→ EXERCISE PASSAGE:
━━━━━━━━━━━━━━━━━━━━━━━━━━━━━━

Hong Kong lifts Covid-19 flight ban for nine countries including UK
Hong Kong has announced today that it will lift its ban on flights from nine countries, including the UK, as government officials assure that the latest Covid-19 wave has peaked.
Britain, the US, Australia, Canada, France, India, Nepal, Pakistan and the Philippines will all have flights resumed in April, Hong Kong leader Carrie Lam confirmed today, after they were halted at the beginning of the year.
Lam also told reporters in a daily news conference on Wednesday that the latest wave of Omicron appeared to have peaked on 3 March and has since shown a slow, but downward trend.
The financial hub, which has adopted the mainland’s ‘Zero-Covid’ stance, had been battling its fifth wave since December. Alongside easing travel restrictions, Lam has cut quarantine from 14 days to seven for vaccinated residents.
It comes amid fears that financial institutions are “losing patience” with Hong Kong and its pandemic-era “isolated status”, Lam said on Thursday.
Lam has also paused plans to undergo city-wide testing, which would see all 7.4m citizens take a PCR test.
Less than 15 miles from Hong Kong, Shenzhen on the mainland, as well as Shanghai, remain in lockdown, with millions of residents required to undergo PCR testing.
Another lockdown in technology hub Shenzhen, home to the fourth largest port in the world, has spelled fears that more global supply chain struggles and ricing prices could be on the horizon.
“Now we could have another wave of stoppages, or at least limitations on supply, that threaten to push prices still higher,” Chris Beauchamp, chief market analyst at IG Group, told City A.M. last week.
“It’s another burden on a set of supply chains that could really do without it – the pandemic and then the surge in demand has produced plenty of problems, which have then been compounded by the war in Ukraine.”

━━━━━━━━━━━━━━━━━━━━━━━━━━━━━━

(Data entries)
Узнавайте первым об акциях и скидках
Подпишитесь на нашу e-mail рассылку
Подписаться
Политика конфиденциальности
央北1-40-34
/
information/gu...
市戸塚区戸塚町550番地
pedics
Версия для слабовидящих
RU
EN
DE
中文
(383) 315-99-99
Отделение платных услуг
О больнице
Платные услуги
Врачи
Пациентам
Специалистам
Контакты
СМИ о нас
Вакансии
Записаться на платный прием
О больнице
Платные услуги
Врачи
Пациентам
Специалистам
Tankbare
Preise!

━━━━━━━━━━━━━━━━━━━━━━━━━━━━━━

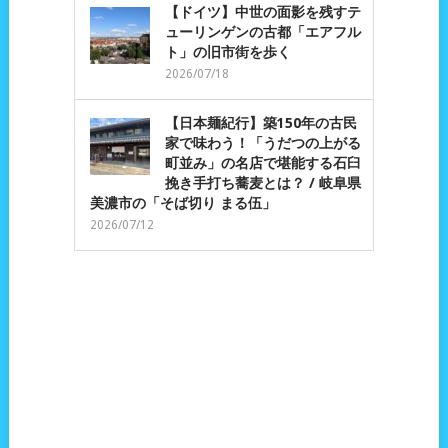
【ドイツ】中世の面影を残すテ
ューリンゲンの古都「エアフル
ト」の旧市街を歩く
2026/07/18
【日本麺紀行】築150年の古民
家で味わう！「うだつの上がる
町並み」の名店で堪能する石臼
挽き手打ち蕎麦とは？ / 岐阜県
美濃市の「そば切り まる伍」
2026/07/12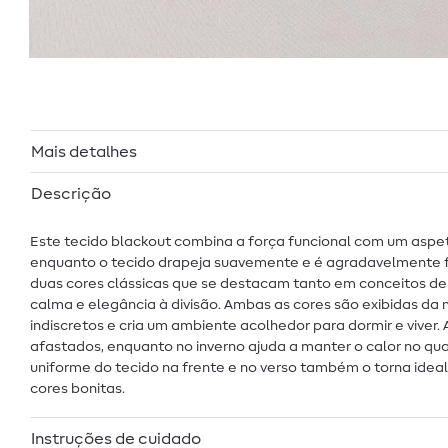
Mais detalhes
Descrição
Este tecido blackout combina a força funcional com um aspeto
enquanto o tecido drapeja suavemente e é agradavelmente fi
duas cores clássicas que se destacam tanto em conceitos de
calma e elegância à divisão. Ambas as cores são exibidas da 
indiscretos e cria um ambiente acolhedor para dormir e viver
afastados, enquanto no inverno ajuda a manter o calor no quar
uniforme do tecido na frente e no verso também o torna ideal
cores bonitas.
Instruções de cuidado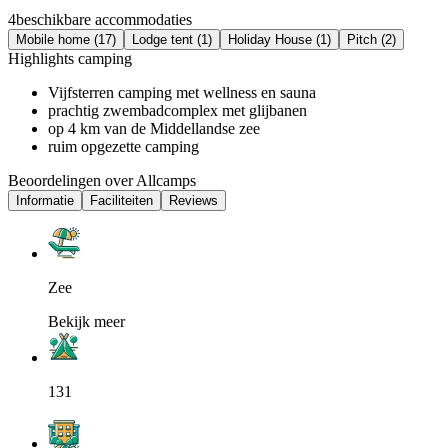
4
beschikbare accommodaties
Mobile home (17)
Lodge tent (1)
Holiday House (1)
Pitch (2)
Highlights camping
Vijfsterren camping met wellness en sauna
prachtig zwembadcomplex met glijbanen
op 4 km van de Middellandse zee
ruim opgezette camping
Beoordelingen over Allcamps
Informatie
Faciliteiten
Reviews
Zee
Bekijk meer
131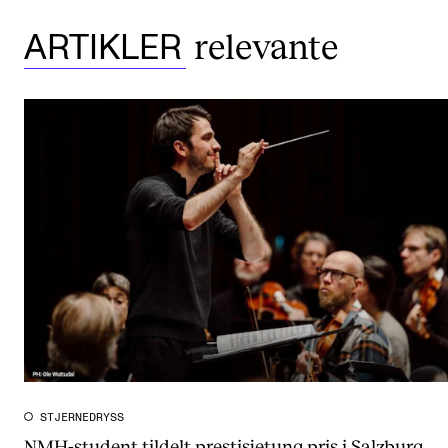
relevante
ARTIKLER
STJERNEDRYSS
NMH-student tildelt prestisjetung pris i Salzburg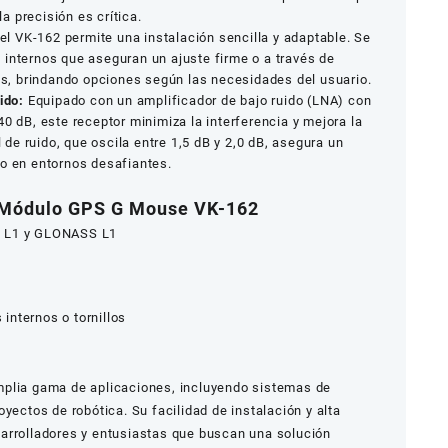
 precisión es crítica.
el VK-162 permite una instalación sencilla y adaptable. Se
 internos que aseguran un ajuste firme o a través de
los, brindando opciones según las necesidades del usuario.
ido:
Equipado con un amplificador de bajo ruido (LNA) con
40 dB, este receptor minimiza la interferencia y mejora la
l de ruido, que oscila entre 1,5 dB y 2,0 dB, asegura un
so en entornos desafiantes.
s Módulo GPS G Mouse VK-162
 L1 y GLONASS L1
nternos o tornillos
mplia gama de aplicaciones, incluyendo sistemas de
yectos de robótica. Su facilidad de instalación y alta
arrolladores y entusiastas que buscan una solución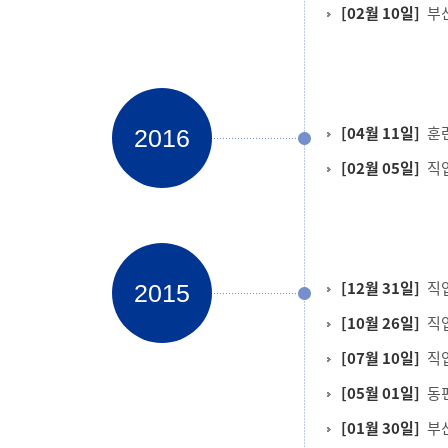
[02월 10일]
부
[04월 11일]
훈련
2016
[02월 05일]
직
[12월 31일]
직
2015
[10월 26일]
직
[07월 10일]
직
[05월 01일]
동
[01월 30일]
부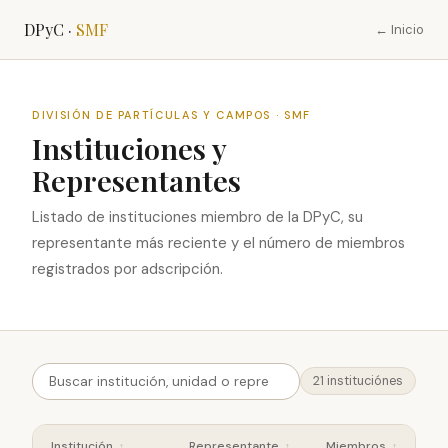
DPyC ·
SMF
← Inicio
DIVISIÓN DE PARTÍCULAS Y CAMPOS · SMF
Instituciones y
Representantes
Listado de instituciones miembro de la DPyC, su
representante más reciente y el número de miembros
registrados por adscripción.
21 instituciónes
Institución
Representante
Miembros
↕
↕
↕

━━━━━━━━━━━━━━━━━━━━━━━━━━━━━━

→ PROBLEM REQUIREMENTS:
Copy the passage of the Hong Kong flight ban article from "The financial hub, which" up to and including "a PCR test.". None of these items are needed.

→ TASK OUTPUT:
The financial hub, which has adopted the mainland’s ‘Zero-Covid’ stance, had been battling its fifth wave since December. Alongside easing travel restrictions, Lam has cut quarantine from 14 days to seven for vaccinated residents.
It comes amid fears that financial institutions are “losing patience” with Hong Kong and its pandemic-era “isolated status”, Lam said on Thursday.
Lam has also paused plans to undergo city-wide testing, which would see all 7.4m citizens take a PCR test.